- Theatrical release poster
- Directed by: Julien Paolini
- Written by: Manolis Mavropoulos; Julien Paolini; Syrus Shahidi;
- Produced by: Marie Etchegoyen; Syrus Shahidi; Yann Girard; Julien Paolini;
- Starring: Syrus Shahidi; Alexis Manenti; Karidja Touré; Foëd Amara; Steve Tientcheu; Hortense Ardalan; Sabrina Ouazani;
- Cinematography: Hadrien Vedel
- Edited by: Gwen Ghelid; Clémence Samson;
- Music by: datA; Pasquale Filastò;
- Production companies: La Réserve; Cousines et Dépendances; Charly's Films; Dinosaures; Sugar Mama Productions; S'Imagine Films;
- Distributed by: DHR Distribution / À Vif Cinémas
- Release dates: 21 October 2023 (Festival Polar de Cognac); 17 July 2024 (France);
- Running time: 80 minutes
- Country: France
- Language: French

= Karmapolice =

2023 film by Julien Paolini

Karmapolice is a 2023 French neo-noir crime thriller film directed by Julien Paolini.
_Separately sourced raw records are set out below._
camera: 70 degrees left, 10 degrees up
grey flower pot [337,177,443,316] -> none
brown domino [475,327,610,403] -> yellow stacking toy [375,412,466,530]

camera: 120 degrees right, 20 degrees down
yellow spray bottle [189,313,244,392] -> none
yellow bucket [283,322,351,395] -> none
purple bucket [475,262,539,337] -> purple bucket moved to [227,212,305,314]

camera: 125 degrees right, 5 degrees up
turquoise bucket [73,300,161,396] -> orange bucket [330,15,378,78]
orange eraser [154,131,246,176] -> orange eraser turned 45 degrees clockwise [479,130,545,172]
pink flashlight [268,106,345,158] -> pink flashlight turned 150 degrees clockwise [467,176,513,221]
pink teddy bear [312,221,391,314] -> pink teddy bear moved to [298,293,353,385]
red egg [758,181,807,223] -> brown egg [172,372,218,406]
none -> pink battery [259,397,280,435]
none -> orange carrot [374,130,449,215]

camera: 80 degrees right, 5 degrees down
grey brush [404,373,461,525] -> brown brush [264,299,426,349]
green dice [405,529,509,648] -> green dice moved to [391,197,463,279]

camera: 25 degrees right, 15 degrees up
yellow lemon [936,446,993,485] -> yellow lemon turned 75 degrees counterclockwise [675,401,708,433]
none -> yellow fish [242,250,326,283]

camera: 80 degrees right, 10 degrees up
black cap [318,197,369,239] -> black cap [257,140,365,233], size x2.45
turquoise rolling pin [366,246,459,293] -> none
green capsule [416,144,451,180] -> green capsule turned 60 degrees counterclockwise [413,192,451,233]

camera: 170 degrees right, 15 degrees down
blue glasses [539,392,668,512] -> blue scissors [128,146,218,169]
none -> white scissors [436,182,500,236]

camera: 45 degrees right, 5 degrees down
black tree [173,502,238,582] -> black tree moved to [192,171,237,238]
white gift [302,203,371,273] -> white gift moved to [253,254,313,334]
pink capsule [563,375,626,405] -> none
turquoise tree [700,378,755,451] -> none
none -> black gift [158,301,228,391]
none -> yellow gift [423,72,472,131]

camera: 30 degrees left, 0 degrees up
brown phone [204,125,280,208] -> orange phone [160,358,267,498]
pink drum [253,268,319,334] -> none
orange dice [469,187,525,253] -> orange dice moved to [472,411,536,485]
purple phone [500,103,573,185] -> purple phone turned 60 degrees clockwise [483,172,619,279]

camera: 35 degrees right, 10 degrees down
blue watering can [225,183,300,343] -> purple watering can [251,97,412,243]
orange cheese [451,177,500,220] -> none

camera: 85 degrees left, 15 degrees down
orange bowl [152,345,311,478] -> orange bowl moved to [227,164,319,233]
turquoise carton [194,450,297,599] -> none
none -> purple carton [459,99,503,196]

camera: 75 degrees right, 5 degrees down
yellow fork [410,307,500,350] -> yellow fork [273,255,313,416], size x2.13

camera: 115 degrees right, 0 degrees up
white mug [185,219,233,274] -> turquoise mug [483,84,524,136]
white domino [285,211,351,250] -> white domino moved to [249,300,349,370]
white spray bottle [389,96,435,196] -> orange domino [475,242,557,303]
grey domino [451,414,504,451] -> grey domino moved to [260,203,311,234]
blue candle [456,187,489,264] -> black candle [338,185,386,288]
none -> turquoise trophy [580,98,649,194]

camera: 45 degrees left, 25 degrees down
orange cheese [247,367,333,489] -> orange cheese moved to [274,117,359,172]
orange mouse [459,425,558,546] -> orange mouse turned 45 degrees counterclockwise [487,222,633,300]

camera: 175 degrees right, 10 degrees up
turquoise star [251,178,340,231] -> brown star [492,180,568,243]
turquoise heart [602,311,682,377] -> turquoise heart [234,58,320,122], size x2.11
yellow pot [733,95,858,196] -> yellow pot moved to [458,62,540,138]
His second feature film, Karmapolice was written by Paolini in collaboration with Manolis Mavropoulos and Syrus Shahidi. It stars Shahidi as a troubled cop who investigates his mysterious neighbour. Alexis Manenti and Karidja Touré appear in supporting roles. It premiered on 21 October 2023 at the Festival Polar de Cognac, before being theatrically released in France on 17 July 2024.

==Plot==
Angelo is an idealistic policeman consumed by guilt after he accidentally caused the death of a woman he was trying to help. He is put on sick leave and moves with his girlfriend to the working-class Château Rouge neighbourhood of Paris. There, he befriends a knowledgeable local named Poulet. He becomes concerned about a woman who lives across the hall named Elena, a drug addict who is allegedly under the influence of the neighbourhood's slumlord and crack dealer Anselme. Angelo involves himself in Poulet's activities and starts his own undercover investigation.

==Cast==
- Syrus Shahidi as Angelo
- Alexis Manenti as Poulet
- Karidja Touré as Pauline
- Foëd Amara as Kemar
- Steve Tientcheu as Anselme
- Hortense Ardalan as Elena
- Sabrina Ouazani as Maman
- Thomas Blumenthal as le voleur
- Yaniss Lespert as un collègue
- Yaya Bathily as un collègue
- Zacharie Chasseriaud as l'agent immobilier
- Lauréna Thellier as la victime

==Production==
Paolini drew inspiration from French comics, including those by Charles Burns, Lewis Trondheim, Joann Sfar and Emmanuel Larcenet.

==Release==
Karmapolice was presented in competition at the Festival Polar de Cognac, where it had its world premiere on 21 October 2023 and earned Paolini his second Grand Prix. The film was theatrically released in France on 17 July 2024, distributed by DHR.

==Reception==
On AlloCiné, the film received an average rating of 3.0 out of 5 stars, based on 12 reviews from French critics. LeMagduCiné saw it as "the legacy of a certain New York underground cinema, from early Scorsese to the Safdie brothers, via Lynch's Blue Velvet". Emmanuel Le Gagne of Culturopoing assessed it as a "dreamlike thriller coupled with a poetic fable" and compared it to the works of Samuel Fuller, Abel Ferrara, Julien Duvivier and Marcel Carné. Cineuropa wrote that Paolini confirmed his "singularity" as a director. Xavier Leherpeur of Le Nouvel Obs gave the film a positive review, writing, "If the storyline of this karmic thriller sometimes gets a little lost in its maze [...] the mise en scène sets things back on track. Captivating, opaque and surreal, it immerses the spectator in a mental and melancholic labyrinth in which it is a beautiful experience to get lost." Catherine Balle of Le Parisien praised the "fascinating" immersion into Château Rouge's criminal underworld and wrote that the film turned out to be "very well-crafted and very well-acted". Télérama praised the "rigorous" performances by Syrus Shahidi and Alexis Manenti, a pairing which they compared to Al Pacino and Robert De Niro. In a mixed review, Libération's Camille Nevers wrote that the film "has charm and ideas but fails to create the disturbing atmosphere it aspires to".